:: ASSIGNMENT ::
Please extract every line of text from each data entry below and reproduce the lines verbatim, in their original order.

Saved data entries:

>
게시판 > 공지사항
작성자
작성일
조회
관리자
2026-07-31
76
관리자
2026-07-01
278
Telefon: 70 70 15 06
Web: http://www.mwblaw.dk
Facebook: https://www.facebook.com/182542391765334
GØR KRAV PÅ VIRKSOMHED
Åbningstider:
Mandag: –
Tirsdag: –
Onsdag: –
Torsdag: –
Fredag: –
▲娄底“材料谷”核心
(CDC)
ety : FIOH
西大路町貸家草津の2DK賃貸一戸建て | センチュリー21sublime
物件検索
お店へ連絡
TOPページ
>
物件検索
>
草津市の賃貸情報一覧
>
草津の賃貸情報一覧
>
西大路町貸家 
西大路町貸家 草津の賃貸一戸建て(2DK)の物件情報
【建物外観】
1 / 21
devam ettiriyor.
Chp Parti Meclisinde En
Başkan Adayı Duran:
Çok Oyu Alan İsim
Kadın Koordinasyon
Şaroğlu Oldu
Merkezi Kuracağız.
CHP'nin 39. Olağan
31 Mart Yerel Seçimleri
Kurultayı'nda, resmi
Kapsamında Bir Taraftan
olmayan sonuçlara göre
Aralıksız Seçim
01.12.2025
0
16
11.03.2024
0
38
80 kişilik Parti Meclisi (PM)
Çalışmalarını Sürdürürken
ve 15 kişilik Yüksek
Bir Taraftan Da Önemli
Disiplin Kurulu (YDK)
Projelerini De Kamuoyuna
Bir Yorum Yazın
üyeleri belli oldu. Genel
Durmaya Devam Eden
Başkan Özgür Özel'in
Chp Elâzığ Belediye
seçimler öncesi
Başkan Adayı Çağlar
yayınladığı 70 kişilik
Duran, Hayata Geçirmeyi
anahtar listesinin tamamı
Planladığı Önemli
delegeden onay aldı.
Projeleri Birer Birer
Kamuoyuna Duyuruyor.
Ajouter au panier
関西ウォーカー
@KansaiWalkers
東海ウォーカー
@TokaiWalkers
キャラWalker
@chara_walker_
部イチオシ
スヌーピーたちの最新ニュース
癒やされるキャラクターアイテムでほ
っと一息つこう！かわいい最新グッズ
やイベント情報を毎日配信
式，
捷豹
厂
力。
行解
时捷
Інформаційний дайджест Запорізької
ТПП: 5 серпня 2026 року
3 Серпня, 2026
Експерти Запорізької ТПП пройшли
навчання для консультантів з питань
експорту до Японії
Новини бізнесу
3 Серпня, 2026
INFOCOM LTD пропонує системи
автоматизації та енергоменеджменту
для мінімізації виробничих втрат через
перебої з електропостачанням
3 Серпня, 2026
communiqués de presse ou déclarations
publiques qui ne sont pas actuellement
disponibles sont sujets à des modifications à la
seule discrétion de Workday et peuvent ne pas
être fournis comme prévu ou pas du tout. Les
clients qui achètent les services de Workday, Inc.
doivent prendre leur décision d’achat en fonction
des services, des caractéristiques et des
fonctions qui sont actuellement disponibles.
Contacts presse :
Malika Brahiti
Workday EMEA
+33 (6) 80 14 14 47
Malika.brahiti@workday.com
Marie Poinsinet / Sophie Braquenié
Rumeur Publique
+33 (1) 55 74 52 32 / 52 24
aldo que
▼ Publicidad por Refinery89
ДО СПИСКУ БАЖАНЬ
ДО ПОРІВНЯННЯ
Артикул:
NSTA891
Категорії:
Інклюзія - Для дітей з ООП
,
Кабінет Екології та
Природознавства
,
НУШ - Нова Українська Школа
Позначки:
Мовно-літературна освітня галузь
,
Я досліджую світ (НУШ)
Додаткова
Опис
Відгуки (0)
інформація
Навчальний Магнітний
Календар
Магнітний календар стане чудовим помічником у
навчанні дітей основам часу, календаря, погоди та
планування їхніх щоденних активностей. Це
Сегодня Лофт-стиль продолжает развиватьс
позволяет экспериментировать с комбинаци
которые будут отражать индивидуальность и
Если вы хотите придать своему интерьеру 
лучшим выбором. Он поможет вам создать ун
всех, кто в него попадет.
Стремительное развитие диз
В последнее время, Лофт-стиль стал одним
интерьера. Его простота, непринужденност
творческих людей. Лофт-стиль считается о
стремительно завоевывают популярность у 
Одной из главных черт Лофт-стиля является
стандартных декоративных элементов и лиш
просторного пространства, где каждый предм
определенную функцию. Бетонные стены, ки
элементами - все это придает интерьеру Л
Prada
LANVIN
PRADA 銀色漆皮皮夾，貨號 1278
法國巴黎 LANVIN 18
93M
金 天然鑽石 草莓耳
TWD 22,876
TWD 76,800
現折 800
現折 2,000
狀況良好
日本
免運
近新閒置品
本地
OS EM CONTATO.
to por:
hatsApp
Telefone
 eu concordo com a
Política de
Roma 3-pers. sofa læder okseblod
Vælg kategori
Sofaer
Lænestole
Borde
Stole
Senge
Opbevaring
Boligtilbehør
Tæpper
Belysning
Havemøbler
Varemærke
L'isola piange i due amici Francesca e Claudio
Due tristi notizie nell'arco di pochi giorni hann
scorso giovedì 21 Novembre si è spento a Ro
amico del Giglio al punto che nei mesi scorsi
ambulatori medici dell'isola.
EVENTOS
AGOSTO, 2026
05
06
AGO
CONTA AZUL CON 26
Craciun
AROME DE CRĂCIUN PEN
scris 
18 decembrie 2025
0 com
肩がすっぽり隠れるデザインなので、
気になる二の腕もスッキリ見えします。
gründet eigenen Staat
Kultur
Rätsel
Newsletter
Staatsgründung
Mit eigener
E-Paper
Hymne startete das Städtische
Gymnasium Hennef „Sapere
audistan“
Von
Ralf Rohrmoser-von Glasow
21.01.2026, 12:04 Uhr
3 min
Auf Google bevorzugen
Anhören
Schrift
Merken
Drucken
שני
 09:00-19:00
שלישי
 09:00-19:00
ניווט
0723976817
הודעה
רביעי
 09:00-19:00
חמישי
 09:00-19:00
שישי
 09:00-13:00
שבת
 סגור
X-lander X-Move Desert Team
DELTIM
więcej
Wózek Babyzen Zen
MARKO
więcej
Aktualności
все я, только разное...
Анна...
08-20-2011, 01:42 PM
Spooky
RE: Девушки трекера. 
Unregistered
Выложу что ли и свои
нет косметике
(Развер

:: TASK RESPONSE ::
>
게시판 > 공지사항
작성자
작성일
조회
관리자
2026-07-31
76
관리자
2026-07-01
278
Telefon: 70 70 15 06
Web: http://www.mwblaw.dk
Facebook: https://www.facebook.com/182542391765334
GØR KRAV PÅ VIRKSOMHED
Åbningstider:
Mandag: –
Tirsdag: –
Onsdag: –
Torsdag: –
Fredag: –
▲娄底“材料谷”核心
(CDC)
ety : FIOH
西大路町貸家草津の2DK賃貸一戸建て | センチュリー21sublime
物件検索
お店へ連絡
TOPページ
>
物件検索
>
草津市の賃貸情報一覧
>
草津の賃貸情報一覧
>
西大路町貸家 
西大路町貸家 草津の賃貸一戸建て(2DK)の物件情報
【建物外観】
1 / 21
devam ettiriyor.
Chp Parti Meclisinde En
Başkan Adayı Duran:
Çok Oyu Alan İsim
Kadın Koordinasyon
Şaroğlu Oldu
Merkezi Kuracağız.
CHP'nin 39. Olağan
31 Mart Yerel Seçimleri
Kurultayı'nda, resmi
Kapsamında Bir Taraftan
olmayan sonuçlara göre
Aralıksız Seçim
01.12.2025
0
16
11.03.2024
0
38
80 kişilik Parti Meclisi (PM)
Çalışmalarını Sürdürürken
ve 15 kişilik Yüksek
Bir Taraftan Da Önemli
Disiplin Kurulu (YDK)
Projelerini De Kamuoyuna
Bir Yorum Yazın
üyeleri belli oldu. Genel
Durmaya Devam Eden
Başkan Özgür Özel'in
Chp Elâzığ Belediye
seçimler öncesi
Başkan Adayı Çağlar
yayınladığı 70 kişilik
Duran, Hayata Geçirmeyi
anahtar listesinin tamamı
Planladığı Önemli
delegeden onay aldı.
Projeleri Birer Birer
Kamuoyuna Duyuruyor.
Ajouter au panier
関西ウォーカー
@KansaiWalkers
東海ウォーカー
@TokaiWalkers
キャラWalker
@chara_walker_
部イチオシ
スヌーピーたちの最新ニュース
癒やされるキャラクターアイテムでほ
っと一息つこう！かわいい最新グッズ
やイベント情報を毎日配信
式，
捷豹
厂
力。
行解
时捷
Інформаційний дайджест Запорізької
ТПП: 5 серпня 2026 року
3 Серпня, 2026
Експерти Запорізької ТПП пройшли
навчання для консультантів з питань
експорту до Японії
Новини бізнесу
3 Серпня, 2026
INFOCOM LTD пропонує системи
автоматизації та енергоменеджменту
для мінімізації виробничих втрат через
перебої з електропостачанням
3 Серпня, 2026
communiqués de presse ou déclarations
publiques qui ne sont pas actuellement
disponibles sont sujets à des modifications à la
seule discrétion de Workday et peuvent ne pas
être fournis comme prévu ou pas du tout. Les
clients qui achètent les services de Workday, Inc.
doivent prendre leur décision d’achat en fonction
des services, des caractéristiques et des
fonctions qui sont actuellement disponibles.
Contacts presse :
Malika Brahiti
Workday EMEA
+33 (6) 80 14 14 47
Malika.brahiti@workday.com
Marie Poinsinet / Sophie Braquenié
Rumeur Publique
+33 (1) 55 74 52 32 / 52 24
aldo que
▼ Publicidad por Refinery89
ДО СПИСКУ БАЖАНЬ
ДО ПОРІВНЯННЯ
Артикул:
NSTA891
Категорії:
Інклюзія - Для дітей з ООП
,
Кабінет Екології та
Природознавства
,
НУШ - Нова Українська Школа
Позначки:
Мовно-літературна освітня галузь
,
Я досліджую світ (НУШ)
Додаткова
Опис
Відгуки (0)
інформація
Навчальний Магнітний
Календар
Магнітний календар стане чудовим помічником у
навчанні дітей основам часу, календаря, погоди та
планування їхніх щоденних активностей. Це
Сегодня Лофт-стиль продолжает развиватьс
позволяет экспериментировать с комбинаци
которые будут отражать индивидуальность и
Если вы хотите придать своему интерьеру 
лучшим выбором. Он поможет вам создать ун
всех, кто в него попадет.
Стремительное развитие диз
В последнее время, Лофт-стиль стал одним
интерьера. Его простота, непринужденност
творческих людей. Лофт-стиль считается о
стремительно завоевывают популярность у 
Одной из главных черт Лофт-стиля является
стандартных декоративных элементов и лиш
просторного пространства, где каждый предм
определенную функцию. Бетонные стены, ки
элементами - все это придает интерьеру Л
Prada
LANVIN
PRADA 銀色漆皮皮夾，貨號 1278
法國巴黎 LANVIN 18
93M
金 天然鑽石 草莓耳
TWD 22,876
TWD 76,800
現折 800
現折 2,000
狀況良好
日本
免運
近新閒置品
本地
OS EM CONTATO.
to por:
hatsApp
Telefone
 eu concordo com a
Política de
Roma 3-pers. sofa læder okseblod
Vælg kategori
Sofaer
Lænestole
Borde
Stole
Senge
Opbevaring
Boligtilbehør
Tæpper
Belysning
Havemøbler
Varemærke
L'isola piange i due amici Francesca e Claudio
Due tristi notizie nell'arco di pochi giorni hann
scorso giovedì 21 Novembre si è spento a Ro
amico del Giglio al punto che nei mesi scorsi
ambulatori medici dell'isola.
EVENTOS
AGOSTO, 2026
05
06
AGO
CONTA AZUL CON 26
Craciun
AROME DE CRĂCIUN PEN
scris 
18 decembrie 2025
0 com
肩がすっぽり隠れるデザインなので、
気になる二の腕もスッキリ見えします。
gründet eigenen Staat
Kultur
Rätsel
Newsletter
Staatsgründung
Mit eigener
E-Paper
Hymne startete das Städtische
Gymnasium Hennef „Sapere
audistan“
Von
Ralf Rohrmoser-von Glasow
21.01.2026, 12:04 Uhr
3 min
Auf Google bevorzugen
Anhören
Schrift
Merken
Drucken
שני
 09:00-19:00
שלישי
 09:00-19:00
ניווט
0723976817
הודעה
רביעי
 09:00-19:00
חמישי
 09:00-19:00
שישי
 09:00-13:00
שבת
 סגור
X-lander X-Move Desert Team
DELTIM
więcej
Wózek Babyzen Zen
MARKO
więcej
Aktualności
все я, только разное...
Анна...
08-20-2011, 01:42 PM
Spooky
RE: Девушки трекера. 
Unregistered
Выложу что ли и свои
нет косметике
(Развер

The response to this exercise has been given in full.